Filer granted permission from the Director, pursuant to s. 38(3) of the Securities Act (Ontario), to make listing representations in its offering documents to the effect that the filer intends to make application to the London Stock Exchange for its Ordinary Shares to be admitted for listing and trading.
Securities Act, R.S.O. 1990, c. S.5, as am., s. 38(3).
November 18, 2014
Attention: Mr. Bruce Sheiner
Re: Anglo Pacific Group PLC
Application for Permission under s. 38(3) of the Securities Act (Ontario) to Make Listing Representations
Further to your letter submitted on behalf of Anglo Pacific Group PLC (the Filer) dated November 10, 2014 (the Application), we understand that:
1. The Filer is incorporated in England and Wales under the Companies Act 1948 with registered number 00897608.

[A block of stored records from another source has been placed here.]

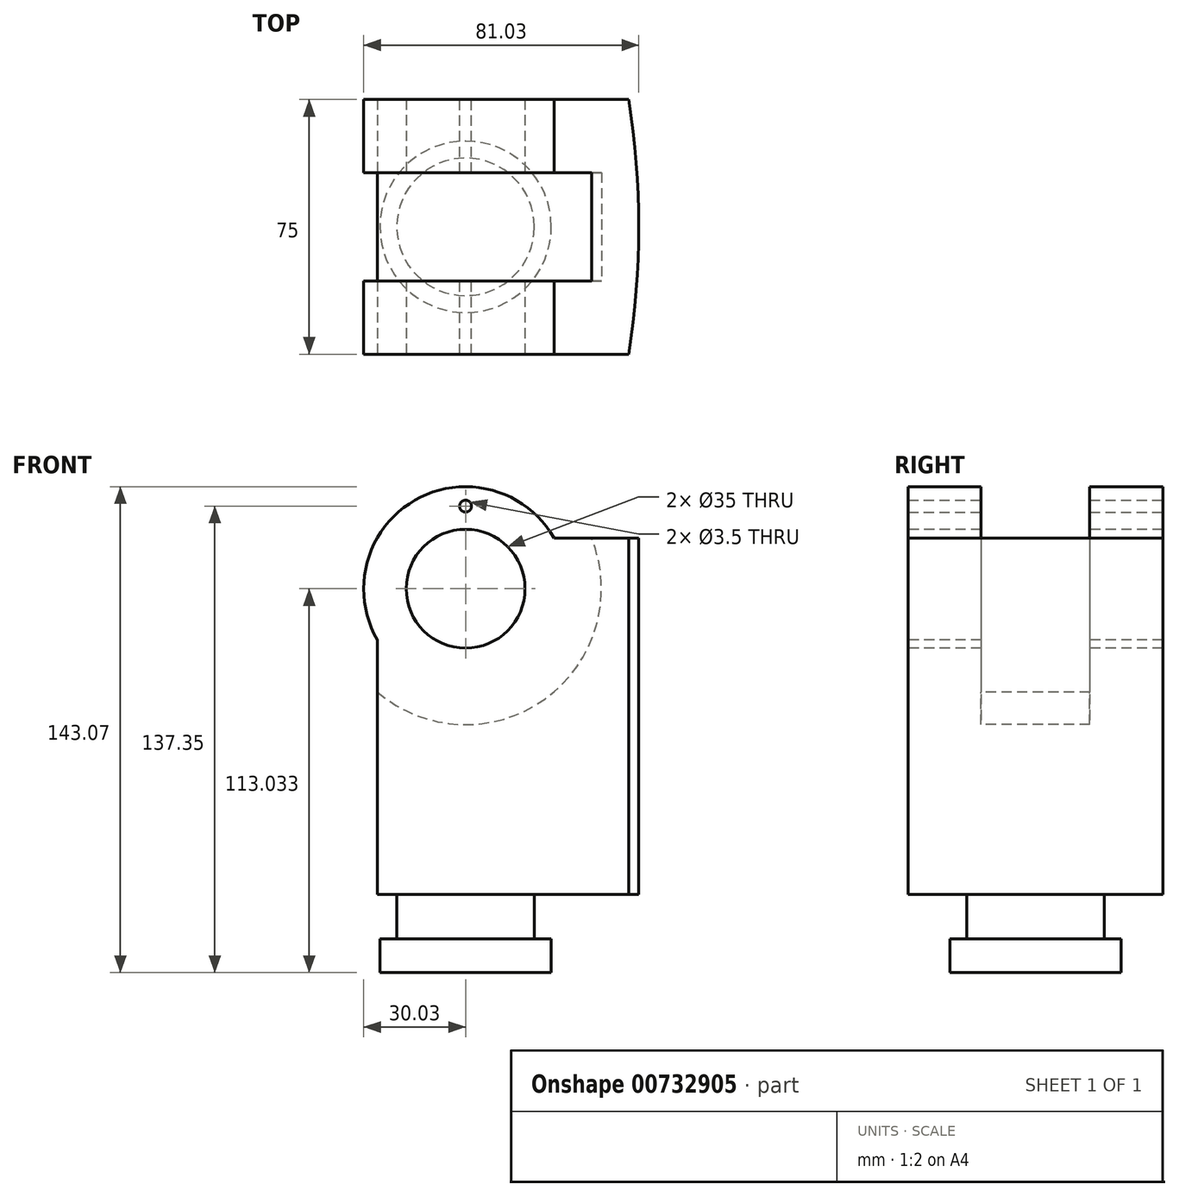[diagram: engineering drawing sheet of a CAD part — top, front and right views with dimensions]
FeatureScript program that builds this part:
annotation { "Feature Type Name" : "Feature", "Feature Type Description" : "" }
export const myFeature = defineFeature(function(context is Context, id is Id, definition is map)
    precondition{}
    {
        {
            var Q0;
            Q0=qCreatedBy(makeId("Top.planeOp"),FACE);
            var sketch = newSketch(context, id + "F0", { "sketchPlane" : qUnion([Q0])});
            skCircle(sketch, "E0", {"center": v(0, 0) * mm, "radius": 25.25 * mm});
            skSolve(sketch);
        }
        {
            var Q0;
            Q0 = qSketchRegion(id + "F0", true);
            extrude(context, id + "F1", {"entities" : qUnion([Q0]), "depth" : 10 * mm, "offsetDistance" : 25 * mm});
        }
        {
            var Q0;
            Q0=makeQuery(id+"F1.opExtrude","CAP_FACE",FACE,{"disambiguationData":[OSD([sQuery(id+"F0.wireOp",EDGE,"E0")])],"isStart":false});
            var sketch = newSketch(context, id + "F2", { "sketchPlane" : qUnion([Q0])});
            skCircle(sketch, "E1", {"center": v(0, 0) * mm, "radius": 20.25 * mm});
            skSolve(sketch);
        }
        {
            var Q0;
            Q0 = qSketchRegion(id + "F2", true);
            extrude(context, id + "F3", {"entities" : qUnion([Q0]), "operationType" : NewBodyOperationType.ADD, "depth" : 13 * mm, "offsetDistance" : 25 * mm});
        }
        {
            var Q0;
            Q0=makeQuery(id+"F3.opExtrude","CAP_FACE",FACE,{"disambiguationData":[OSD([sQuery(id+"F2.wireOp",EDGE,"E1")])],"isStart":false});
            var sketch = newSketch(context, id + "F4", { "sketchPlane" : qUnion([Q0])});
            skLineSegment(sketch, "E2.bottom", {"start": v(-26, 37.5) * mm, "end": v(26, 37.5) * mm});
            skLineSegment(sketch, "E2.top", {"start": v(-26, -37.5) * mm, "end": v(26, -37.5) * mm});
            skLineSegment(sketch, "E2.left", {"start": v(-26, 37.5) * mm, "end": v(-26, -37.5) * mm});
            skLineSegment(sketch, "E2.right", {"start": v(26, 37.5) * mm, "end": v(26, -37.5) * mm});
            skPoint(sketch, "E2.middle", {"position": v(0, 0) * mm});
            skSolve(sketch);
        }
        {
            var Q0;
            Q0=makeQuery(id+"F4.imprint","IMPRINT",FACE,{"disambiguationData":[TD([[makeQuery(id+"F4.imprint","IMPRINT",EDGE,{"derivedFrom":sQuery(id+"F4.wireOp",EDGE,"E2.bottom")}),-1.0]])]});
            var Q1;
            Q1=makeQuery(id+"F4.imprint","IMPRINT",FACE,{"disambiguationData":[TD([[makeQuery(id+"F4.imprint","IMPRINT",EDGE,{"derivedFrom":makeQuery(id+"F3.opExtrude","CAP_EDGE",EDGE,{"disambiguationData":[OSD([sQuery(id+"F2.wireOp",EDGE,"E1")])],"isStart":false})}),1.0]])]});
            extrude(context, id + "F5", {"entities" : qUnion([Q0, Q1]), "operationType" : NewBodyOperationType.ADD, "depth" : 60 * mm, "offsetDistance" : 25 * mm});
        }
        {
            var Q0;
            Q0=makeQuery(id+"F5.opExtrude","CAP_FACE",FACE,{"disambiguationData":[OSD([sQuery(id+"F4.wireOp",EDGE,"E2.bottom"),sQuery(id+"F4.wireOp",EDGE,"E2.top"),sQuery(id+"F4.wireOp",EDGE,"E2.left"),sQuery(id+"F4.wireOp",EDGE,"E2.right")])],"isStart":false});
            var sketch = newSketch(context, id + "F6", { "sketchPlane" : qUnion([Q0])});
            skLineSegment(sketch, "E3.bottom", {"start": v(-26, 16) * mm, "end": v(26, 16) * mm});
            skLineSegment(sketch, "E3.top", {"start": v(-26, -16) * mm, "end": v(26, -16) * mm});
            skLineSegment(sketch, "E3.left", {"start": v(-26, 16) * mm, "end": v(-26, -16) * mm});
            skLineSegment(sketch, "E3.right", {"start": v(26, 16) * mm, "end": v(26, -16) * mm});
            skPoint(sketch, "E3.middle", {"position": v(0, 0) * mm});
            skSolve(sketch);
        }
        {
            var Q0;
            {var subQ0=sQuery(id+"F6.wireOp",EDGE,"E3.bottom");Q0=makeQuery(id+"F6.imprint","IMPRINT",FACE,{"disambiguationData":[TD([[makeQuery(id+"F6.imprint","IMPRINT",EDGE,{"derivedFrom":subQ0}),1.0]])]});}
            var Q1;
            {var subQ0=sQuery(id+"F6.wireOp",EDGE,"E3.top");Q1=makeQuery(id+"F6.imprint","IMPRINT",FACE,{"disambiguationData":[TD([[makeQuery(id+"F6.imprint","IMPRINT",EDGE,{"derivedFrom":subQ0}),-1.0]])]});}
            extrude(context, id + "F7", {"entities" : qUnion([Q0, Q1]), "operationType" : NewBodyOperationType.ADD, "depth" : 15 * mm, "offsetDistance" : 25 * mm});
        }
        {
            var Q0;
            Q0=makeQuery(id+"F7.opExtrude","SWEPT_FACE",FACE,{"disambiguationData":[OSD([sQuery(id+"F6.wireOp",EDGE,"E3.bottom")])]});
            var sketch = newSketch(context, id + "F8", { "sketchPlane" : qUnion([Q0])});
            skCircle(sketch, "E4", {"center": v(0, 113.03) * mm, "radius": 30.03 * mm});
            skPoint(sketch, "E4.first.point", {"position": v(-26, 98) * mm});
            skPoint(sketch, "E4.second.point", {"position": v(0, 83) * mm});
            skPoint(sketch, "E4.third.point", {"position": v(26, 98) * mm});
            skSolve(sketch);
        }
        {
            var Q0;
            {var subQ1=sQuery(id+"F6.wireOp",EDGE,"E3.bottom");var subQ2=makeQuery(id+"F7.opExtrude","CAP_EDGE",EDGE,{"disambiguationData":[OSD([subQ1])],"isStart":false});Q0=makeQuery(id+"F8.imprint","IMPRINT",FACE,{"disambiguationData":[TD([[makeQuery(id+"F8.imprint","IMPRINT",EDGE,{"derivedFrom":subQ2}),1.0]])]});}
            extrude(context, id + "F9", {"entities" : qUnion([Q0]), "operationType" : NewBodyOperationType.ADD, "oppositeDirection" : true, "depth" : 21.5 * mm, "offsetDistance" : 25 * mm});
        }
        {
            var Q0;
            {var subQ0=sQuery(id+"F4.wireOp",EDGE,"E2.top");Q0=makeQuery(id+"F7.boolean.opBoolean","MERGE",FACE,{"derivedFrom":[makeQuery(id+"F5.opExtrude","SWEPT_FACE",FACE,{"disambiguationData":[OSD([subQ0])]}),makeQuery(id+"F7.opExtrude","SWEPT_FACE",FACE,{"disambiguationData":[OSD([subQ0])]})]});}
            var sketch = newSketch(context, id + "F10", { "sketchPlane" : qUnion([Q0])});
            skLineSegment(sketch, "E5", {"start": v(0, 98) * mm, "end": v(0, 83) * mm});
            skCircle(sketch, "E6", {"center": v(0, 113.03) * mm, "radius": 30.03 * mm});
            skPoint(sketch, "E6.first.point", {"position": v(-26, 98) * mm});
            skPoint(sketch, "E6.third.point", {"position": v(26, 98) * mm});
            skSolve(sketch);
        }
        {
            var Q0;
            Q0 = qSketchRegion(id + "F10", true);
            extrude(context, id + "F11", {"entities" : qUnion([Q0]), "operationType" : NewBodyOperationType.ADD, "oppositeDirection" : true, "depth" : 21.5 * mm, "offsetDistance" : 25 * mm});
        }
        {
            var Q0;
            {var subQ0=sQuery(id+"F4.wireOp",EDGE,"E2.top");Q0=makeQuery(id+"F11.boolean.opBoolean","MERGE",FACE,{"derivedFrom":[makeQuery(id+"F7.boolean.opBoolean","MERGE",FACE,{"derivedFrom":[makeQuery(id+"F5.opExtrude","SWEPT_FACE",FACE,{"disambiguationData":[OSD([subQ0])]}),makeQuery(id+"F7.opExtrude","SWEPT_FACE",FACE,{"disambiguationData":[OSD([subQ0])]})]}),makeQuery(id+"F11.opExtrude","CAP_FACE",FACE,{"disambiguationData":[OSD([sQuery(id+"F10.wireOp",EDGE,"E6")])],"isStart":true})]});}
            var sketch = newSketch(context, id + "F12", { "sketchPlane" : qUnion([Q0])});
            skCircle(sketch, "E7", {"center": v(0, 113.03) * mm, "radius": 17.5 * mm});
            skSolve(sketch);
        }
        {
            var Q0;
            Q0=makeQuery(id+"F12.imprint","IMPRINT",FACE,{"disambiguationData":[TD([[makeQuery(id+"F12.imprint","IMPRINT",EDGE,{"derivedFrom":sQuery(id+"F12.wireOp",EDGE,"E7")}),1.0]])]});
            extrude(context, id + "F13", {"entities" : qUnion([Q0]), "operationType" : NewBodyOperationType.REMOVE, "oppositeDirection" : true, "depth" : 84 * mm, "offsetDistance" : 25 * mm});
        }
        {
            var Q0;
            {var subQ0=sQuery(id+"F4.wireOp",EDGE,"E2.bottom");Q0=makeQuery(id+"F9.boolean.opBoolean","MERGE",FACE,{"derivedFrom":[makeQuery(id+"F7.boolean.opBoolean","MERGE",FACE,{"derivedFrom":[makeQuery(id+"F5.opExtrude","SWEPT_FACE",FACE,{"disambiguationData":[OSD([subQ0])]}),makeQuery(id+"F7.opExtrude","SWEPT_FACE",FACE,{"disambiguationData":[OSD([subQ0])]})]}),makeQuery(id+"F9.opExtrude","CAP_FACE",FACE,{"disambiguationData":[OSD([sQuery(id+"F6.wireOp",EDGE,"E3.bottom"),sQuery(id+"F8.wireOp",EDGE,"E4")])],"isStart":false})]});}
            var sketch = newSketch(context, id + "F14", { "sketchPlane" : qUnion([Q0])});
            skLineSegment(sketch, "E8", {"start": v(0, 137.35) * mm, "end": v(0, 130.53) * mm});
            skCircle(sketch, "E9", {"center": v(0, 137.35) * mm, "radius": 1.75 * mm});
            skSolve(sketch);
        }
        {
            var Q0;
            Q0 = qSketchRegion(id + "F14", true);
            extrude(context, id + "F15", {"entities" : qUnion([Q0]), "operationType" : NewBodyOperationType.REMOVE, "oppositeDirection" : true, "depth" : 80 * mm, "offsetDistance" : 25 * mm});
        }
        {
            var Q0;
            {var subQ0=sQuery(id+"F6.wireOp",EDGE,"E3.bottom");Q0=makeQuery(id+"F9.boolean.opBoolean","MERGE",FACE,{"derivedFrom":[makeQuery(id+"F7.opExtrude","SWEPT_FACE",FACE,{"disambiguationData":[OSD([subQ0])]}),makeQuery(id+"F9.opExtrude","CAP_FACE",FACE,{"disambiguationData":[OSD([subQ0,sQuery(id+"F8.wireOp",EDGE,"E4")])],"isStart":true})]});}
            var sketch = newSketch(context, id + "F16", { "sketchPlane" : qUnion([Q0])});
            skCircle(sketch, "E10", {"center": v(0, 113.03) * mm, "radius": 39.72 * mm});
            skSolve(sketch);
        }
        {
            var Q0;
            Q0 = qSketchRegion(id + "F16", true);
            extrude(context, id + "F17", {"entities" : qUnion([Q0]), "operationType" : NewBodyOperationType.REMOVE, "depth" : 32 * mm, "offsetDistance" : 25 * mm});
        }
        {
            var Q0;
            {var subQ0=sQuery(id+"F4.wireOp",EDGE,"E2.right");var subQ1=makeQuery(id+"F5.opExtrude","CAP_EDGE",EDGE,{"disambiguationData":[OSD([subQ0])],"isStart":false});Q0=makeQuery(id+"F7.boolean.opBoolean","MERGE",FACE,{"derivedFrom":[makeQuery(id+"F5.opExtrude","SWEPT_FACE",FACE,{"disambiguationData":[OSD([subQ0])]}),makeQuery(id+"F7.opExtrude","SWEPT_FACE",FACE,{"disambiguationData":[OSD([subQ0]),TDD([makeQuery(id+"F6.imprint","IMPRINT",EDGE,{"disambiguationData":[TD([[makeQuery(id+"F6.imprint","INTERSECT",VERTEX,{"derivedFrom":[makeQuery(id+"F5.opExtrude","CAP_EDGE",EDGE,{"disambiguationData":[OSD([sQuery(id+"F4.wireOp",EDGE,"E2.bottom")])],"isStart":false}),subQ1]}),-1.0]])],"derivedFrom":subQ1})])]}),makeQuery(id+"F7.opExtrude","SWEPT_FACE",FACE,{"disambiguationData":[OSD([subQ0]),TDD([makeQuery(id+"F6.imprint","IMPRINT",EDGE,{"disambiguationData":[TD([[makeQuery(id+"F6.imprint","INTERSECT",VERTEX,{"derivedFrom":[makeQuery(id+"F5.opExtrude","CAP_EDGE",EDGE,{"disambiguationData":[OSD([sQuery(id+"F4.wireOp",EDGE,"E2.top")])],"isStart":false}),subQ1]}),1.0]])],"derivedFrom":subQ1})])]})]});}
            var sketch = newSketch(context, id + "F18", { "sketchPlane" : qUnion([Q0])});
            skLineSegment(sketch, "E11.bottom", {"start": v(-37.5, 23) * mm, "end": v(37.5, 23) * mm});
            skLineSegment(sketch, "E11.top", {"start": v(-37.5, 83) * mm, "end": v(37.5, 83) * mm});
            skLineSegment(sketch, "E11.left", {"start": v(-37.5, 23) * mm, "end": v(-37.5, 83) * mm});
            skLineSegment(sketch, "E11.right", {"start": v(37.5, 23) * mm, "end": v(37.5, 83) * mm});
            skSolve(sketch);
        }
        {
            var Q0;
            Q0 = qSketchRegion(id + "F18", true);
            extrude(context, id + "F19", {"entities" : qUnion([Q0]), "operationType" : NewBodyOperationType.ADD, "depth" : 22 * mm, "offsetDistance" : 25 * mm});
        }
        {
            var Q0;
            Q0=makeQuery(id+"F19.boolean.opBoolean","MERGE",FACE,{"derivedFrom":[makeQuery(id+"F5.opExtrude","CAP_FACE",FACE,{"disambiguationData":[OSD([sQuery(id+"F4.wireOp",EDGE,"E2.bottom"),sQuery(id+"F4.wireOp",EDGE,"E2.top"),sQuery(id+"F4.wireOp",EDGE,"E2.left"),sQuery(id+"F4.wireOp",EDGE,"E2.right")])],"isStart":true}),makeQuery(id+"F19.opExtrude","SWEPT_FACE",FACE,{"disambiguationData":[OSD([sQuery(id+"F18.wireOp",EDGE,"E11.bottom")])]})]});
            var sketch = newSketch(context, id + "F20", { "sketchPlane" : qUnion([Q0])});
            skLineSegment(sketch, "E12", {"start": v(48, 0) * mm, "end": v(51, 0) * mm});
            skCircle(sketch, "E13", {"center": v(-184.88, 0) * mm, "radius": 235.88 * mm});
            skPoint(sketch, "E13.first.point", {"position": v(48, 37.5) * mm});
            skPoint(sketch, "E13.third.point", {"position": v(48, -37.5) * mm});
            skSolve(sketch);
        }
        {
            var Q0;
            {var subQ0=sQuery(id+"F20.wireOp",EDGE,"E12");Q0=makeQuery(id+"F20.imprint","IMPRINT",FACE,{"disambiguationData":[TD([[makeQuery(id+"F20.imprint","IMPRINT",EDGE,{"derivedFrom":subQ0}),1.0]])]});}
            var Q1;
            {var subQ0=sQuery(id+"F20.wireOp",EDGE,"E12");Q1=makeQuery(id+"F20.imprint","IMPRINT",FACE,{"disambiguationData":[TD([[makeQuery(id+"F20.imprint","IMPRINT",EDGE,{"derivedFrom":subQ0}),-1.0]])]});}
            extrude(context, id + "F21", {"entities" : qUnion([Q0, Q1]), "operationType" : NewBodyOperationType.ADD, "oppositeDirection" : true, "depth" : 60 * mm, "offsetDistance" : 25 * mm});
        }
        {
            var Q0;
            Q0=makeQuery(id+"F21.boolean.opBoolean","MERGE",FACE,{"derivedFrom":[makeQuery(id+"F19.opExtrude","SWEPT_FACE",FACE,{"disambiguationData":[OSD([sQuery(id+"F18.wireOp",EDGE,"E11.top")])]}),makeQuery(id+"F21.opExtrude","CAP_FACE",FACE,{"disambiguationData":[OSD([sQuery(id+"F18.wireOp",EDGE,"E11.bottom"),sQuery(id+"F20.wireOp",EDGE,"E13"),dummyQuery(id+"F20.imprint",EDGE)])],"isStart":false})]});
            var sketch = newSketch(context, id + "F22", { "sketchPlane" : qUnion([Q0])});
            skLineSegment(sketch, "E14", {"start": v(48, 37.5) * mm, "end": v(26, 37.5) * mm});
            skLineSegment(sketch, "E15", {"start": v(26, 37.5) * mm, "end": v(26, -37.5) * mm});
            skLineSegment(sketch, "E16", {"start": v(26, 16) * mm, "end": v(26, 16) * mm});
            skLineSegment(sketch, "E17", {"start": v(26, -16) * mm, "end": v(26, -16) * mm});
            skSolve(sketch);
        }
        {
            var Q0;
            Q0 = qSketchRegion(id + "F22", true);
            var Q1;
            Q1=makeQuery(id+"F22.imprint","IMPRINT",FACE,{"disambiguationData":[TD([[makeQuery(id+"F22.imprint","IMPRINT",EDGE,{"derivedFrom":sQuery(id+"F22.wireOp",EDGE,"E14")}),1.0]])]});
            var Q2;
            {var subQ7=sQuery(id+"F22.wireOp",EDGE,"E16");Q2=makeQuery(id+"F22.imprint","IMPRINT",FACE,{"disambiguationData":[TD([[makeQuery(id+"F22.imprint","IMPRINT",EDGE,{"derivedFrom":subQ7}),1.0]])]});}
            var Q3;
            {var subQ7=sQuery(id+"F22.wireOp",EDGE,"E17");Q3=makeQuery(id+"F22.imprint","IMPRINT",FACE,{"disambiguationData":[TD([[makeQuery(id+"F22.imprint","IMPRINT",EDGE,{"derivedFrom":subQ7}),-1.0]])]});}
            extrude(context, id + "F23", {"entities" : qUnion([Q0, Q1, Q2, Q3]), "operationType" : NewBodyOperationType.ADD, "depth" : 45 * mm, "offsetDistance" : 25 * mm});
        }
        {
            var Q0;
            Q0=qCreatedBy(makeId("Top.planeOp"),FACE);
            cPlane(context, id + "F24", {"entities" : qUnion([Q0]), "cplaneType" : CPlaneType.OFFSET, "offset" : 66.6 * mm, "width" : 150 * mm, "height" : 150 * mm});
        }
        {
            var Q0;
            Q0=makeQuery(id+"F17.boolean.opBoolean","MERGE",FACE,{"derivedFrom":[makeQuery(id+"F11.boolean.opBoolean","MERGE",FACE,{"derivedFrom":[makeQuery(id+"F7.opExtrude","SWEPT_FACE",FACE,{"disambiguationData":[OSD([sQuery(id+"F6.wireOp",EDGE,"E3.top")])]}),makeQuery(id+"F11.opExtrude","CAP_FACE",FACE,{"disambiguationData":[OSD([sQuery(id+"F10.wireOp",EDGE,"E6")])],"isStart":false})]})],"fromTools":[makeQuery(id+"F17.opExtrude","CAP_FACE",FACE,{"disambiguationData":[OSD([sQuery(id+"F16.wireOp",EDGE,"E10")])],"isStart":false})]});
            var sketch = newSketch(context, id + "F25", { "sketchPlane" : qUnion([Q0])});
            skCircle(sketch, "E18", {"center": v(0, 113.03) * mm, "radius": 40 * mm});
            skSolve(sketch);
        }
        {
            var Q0;
            Q0 = qSketchRegion(id + "F25", true);
            extrude(context, id + "F26", {"entities" : qUnion([Q0]), "operationType" : NewBodyOperationType.REMOVE, "depth" : 32 * mm, "offsetDistance" : 25 * mm});
        }
    });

2. The Filer's Ordinary Shares are listed on the London Stock Exchange (LSE) and the Toronto Stock Exchange (TSX) and is therefore a reporting issuer in Ontario.
3. The Filer is proposing to issue Ordinary Shares (the New Ordinary Shares) by way of a Firm Placing and Placing and Open Offer (the Offering).
4. The Offering is being made by way of prospectus (the Prospectus) in the United Kingdom and certain other jurisdictions where the extension or availability of the Offering would not breach any applicable law.
5. It is contemplated that the Offering will be made by way of a private placement (the Private Placement) in the Canadian provinces of Ontario and Quebec.
6. In connection with the Private Placement, it is expected that prospective investors in Ontario and Quebec will be provided with either a preliminary and final, or just final, Canadian offering memorandum that includes, as applicable, the preliminary or final Prospectus (collectively the Offering Memoranda).
7. Each prospective investor in Ontario or Quebec will be an "accredited investor" in accordance with National Instrument 45-106 Prospectus and Registration Exemptions or a "permitted client" in accordance with National Instrument 31-103 Registration Requirements and Exemptions.
8. The placement agent in Canada for the Private Placement (the Placement Agent) will, when distributing securities to residents of Ontario, rely on appropriate exemptions from the prospectus requirements and will either (i) rely on the "international dealer" exemption to the registration requirements or (ii) be a dealer registered under the securities laws of Ontario.
9. The Offering Memoranda will contain representations identical or substantially similar to the following (the Listing Representations):
a. "Applications will be made to the Financial Conduct Authority for the New Ordinary Shares to be admitted to listing on the premium segment of the Official List and to be admitted to trading on the London Stock Exchange's main market for listed securities and application has been made to the Toronto Stock Exchange to list the New Ordinary Shares.
b. It is expected that Admission will become effective and that dealings in the New Ordinary Shares will commence at 8:00 a.m. on [•] 2014 on the London Stock Exchange's main market for listed securities and at market open on [•] 2014 on the Toronto Stock Exchange.
10. No approval for the listing of the Ordinary Shares on the LSE, conditional or otherwise, has been granted, nor has such stock exchange consented to, nor indicated that they do not object to, the Listing Representations.
11. The Filer seeks permission to include the Listing Representations in the Offering Memoranda to be provided and made available to prospective Ontario purchasers.
Based upon the representations above and the representations contained in your Application, permission is hereby granted pursuant to subsection 38(3) of the Securities Act (Ontario) to include the Listing Representations (through the incorporation of the preliminary or final Prospectus, as the case may be) in the Offering Memoranda to be provided to or made available to prospective Ontario purchasers.